Australian release date: 3 October 2019
Previewed at: In season at Chauvel Cinema, Sydney, on 3 October 2019.
Todd Phillips directed and co-wrote this dark and deeply disturbing movie, Joker, the origin story of one of Batman’s craziest and nastiest enemies. Yes, that Todd Phillips, the director and one of the leads in The Hangover series! WTF? You couldn’t get further away from that comedic franchise if you tried. He explains that, “I love the complexity of Joker and felt his origin would be worth exploring on film, since nobody’s done that and even in the [DC Comics] canon he has no formalized beginning. So, Scott Silver and I wrote a version of a complex and complicated character, and how he might evolve... and then devolve. That is what interested me - not a Joker story, but the story of becoming Joker.”
His and his co-writer’s screenplay is set in Gotham (aka NYC) in the early ‘80s, when the city is under strain by a weeks-long strike by garbage collectors and public funding is being cut for social services. One of those affected, particularly by the funding cuts, is Arthur Fleck (an incredible act by Joachin Phoenix). He’s a guy with a disability that causes him to laugh hysterically when he’s under stress and the seven different medicines he needs will be difficult to purchase without state help. Like Joe (also played by Phoenix) in Lynne Ramsay’s equally dystopian You Were Never Really Here, Arthur lives with his elderly mum Penny (Frances Conroy) in a run-down apartment, seeing to her every need and her sole companion. He aspires to do stand-up comedy but, as his mum says, “Don’t you need to be funny to be a comedian?”, so he’s struck in a low-paying job as a clown for hire. Picked on and bullied by his co-workers and people in the street, Arthur has a rich interior life in which he’s a successful comic. As fantasy and reality begin getting mixed-up in Arthur’s head, life in the city starts breaking down, especially after the violent triple murder of three Wall Street businessmen on the subway. Soon, the ‘have-nots’, who a mayoral candidate named Thomas Wayne (Brett Cullen) has referred to as “poor clowns”, start rioting in the streets, many wearing clown masks. An unlikely break gets Arthur a spot on a popular TV show, hosted by his hero, Murray Franklin (Robert De Niro), but he insists in being interviewed dressed in his clown suit and introduced as ‘Joker’, much to his host’s initial puzzlement and ultimate annoyance. Asked whether he approves of the rioting, Arthur says “I am not political at all”, but his actions lead people to think otherwise and, incredibly, he becomes an unlikely hero to the anarchists rebelling in the streets of Gotham.

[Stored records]

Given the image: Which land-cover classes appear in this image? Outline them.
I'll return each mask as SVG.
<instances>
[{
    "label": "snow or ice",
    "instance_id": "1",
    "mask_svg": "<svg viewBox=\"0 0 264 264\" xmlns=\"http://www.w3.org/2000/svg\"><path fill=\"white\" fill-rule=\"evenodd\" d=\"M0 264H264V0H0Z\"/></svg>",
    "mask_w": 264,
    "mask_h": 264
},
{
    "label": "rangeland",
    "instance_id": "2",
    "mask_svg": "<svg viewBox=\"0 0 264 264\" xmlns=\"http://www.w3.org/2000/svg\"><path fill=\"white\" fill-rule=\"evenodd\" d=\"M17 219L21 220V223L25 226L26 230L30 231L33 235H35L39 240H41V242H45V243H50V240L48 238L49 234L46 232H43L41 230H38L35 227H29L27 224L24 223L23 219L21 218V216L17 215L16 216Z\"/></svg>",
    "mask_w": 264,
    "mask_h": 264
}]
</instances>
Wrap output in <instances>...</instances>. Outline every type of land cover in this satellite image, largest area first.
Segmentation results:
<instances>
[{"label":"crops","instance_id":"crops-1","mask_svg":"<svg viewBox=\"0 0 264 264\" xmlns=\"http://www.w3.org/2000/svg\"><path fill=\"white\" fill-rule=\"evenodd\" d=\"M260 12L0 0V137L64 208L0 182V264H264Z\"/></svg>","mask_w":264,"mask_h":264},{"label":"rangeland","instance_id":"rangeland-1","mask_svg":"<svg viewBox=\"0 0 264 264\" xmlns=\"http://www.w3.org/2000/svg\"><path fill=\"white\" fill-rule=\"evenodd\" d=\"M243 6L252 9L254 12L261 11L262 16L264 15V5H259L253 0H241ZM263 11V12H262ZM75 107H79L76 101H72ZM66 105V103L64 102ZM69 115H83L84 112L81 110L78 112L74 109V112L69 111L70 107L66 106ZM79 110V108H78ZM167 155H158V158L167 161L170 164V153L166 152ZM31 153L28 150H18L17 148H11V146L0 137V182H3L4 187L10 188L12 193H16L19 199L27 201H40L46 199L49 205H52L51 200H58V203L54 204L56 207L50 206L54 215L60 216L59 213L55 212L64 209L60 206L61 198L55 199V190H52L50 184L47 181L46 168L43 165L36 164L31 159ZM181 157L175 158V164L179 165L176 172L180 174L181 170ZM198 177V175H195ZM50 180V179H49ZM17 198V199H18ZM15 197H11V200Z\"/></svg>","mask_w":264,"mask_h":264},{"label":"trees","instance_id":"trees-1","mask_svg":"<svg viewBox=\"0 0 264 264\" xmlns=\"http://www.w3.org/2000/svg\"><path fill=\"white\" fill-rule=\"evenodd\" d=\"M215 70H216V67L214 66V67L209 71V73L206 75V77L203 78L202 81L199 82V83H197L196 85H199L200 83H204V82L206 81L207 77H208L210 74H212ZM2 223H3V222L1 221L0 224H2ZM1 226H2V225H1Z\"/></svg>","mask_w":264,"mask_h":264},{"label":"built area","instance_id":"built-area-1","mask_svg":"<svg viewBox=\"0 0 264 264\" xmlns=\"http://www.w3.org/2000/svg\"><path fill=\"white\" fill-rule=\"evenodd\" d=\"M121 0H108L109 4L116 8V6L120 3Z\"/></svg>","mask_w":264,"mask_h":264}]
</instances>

ACTIVITY 1: Based on the Joker review, why did Todd Phillips want to make a film about the Joker's origin? Answer in one to three sentences.
ACTIVITY 2: Please pick up the Joker review from the end of its last sentence and continue it.
None of the rows matter for this work.

ANSWER SECTION 1: Phillips loves the complexity of the Joker and felt his origin was worth exploring on film, because no one had done it and even the DC Comics canon gives him no formalized beginning. What interested him was not a Joker story but the story of becoming Joker.

ANSWER SECTION 2:
Joker openly references Martin Scorsese’s 1983 film The King of Comedy by having Arthur Fleck emulate Rupert Pupkin’s obsessive adoration of a television host. Of course, in that movie Pupkin was memorably played by De Niro (how meta!), and this obsession leads to violence. As Arthur says, “Is it just me or is it getting crazier out there?” Phoenix lost considerable weight for the role and he contorts his skinny body in a way that reflects the contortions taking place in his character’s head - it’s a bravura performance and his name will be listed in the Best Actor category in the 2019 Oscars because of it. The movie also benefits from a disturbing yet darkly beautiful cello score by the wonderful composer Hildur Guðnadóttir.
To their credit, the script and the actor’s interpretation of it contrive to make this deeply flawed man sympathetic. Who among us hasn’t wanted to dole out violent justice to some bully behaving badly? Or is that just me? The lack of empathy and compassion in the powers-that-be running Gotham have real-world doppelgängers in today’s society - in Australia, you just need to look at government treatment of people on Newstart, indigenous Aussies or refugees imprisoned on Manus and Nauru, among others, to see the comparison.
Since winning the Golden Lion award at this year’s Venice Film Festival, Phillips’ Joker has divided critics, many seeing it as condoning the sometimes-violent actions of so-called ‘incels’, but it’s really more of a comment on life in the contemporary world than the individual at its core. Arthur doesn’t hate women - he hates society. Little wonder he goes crazy.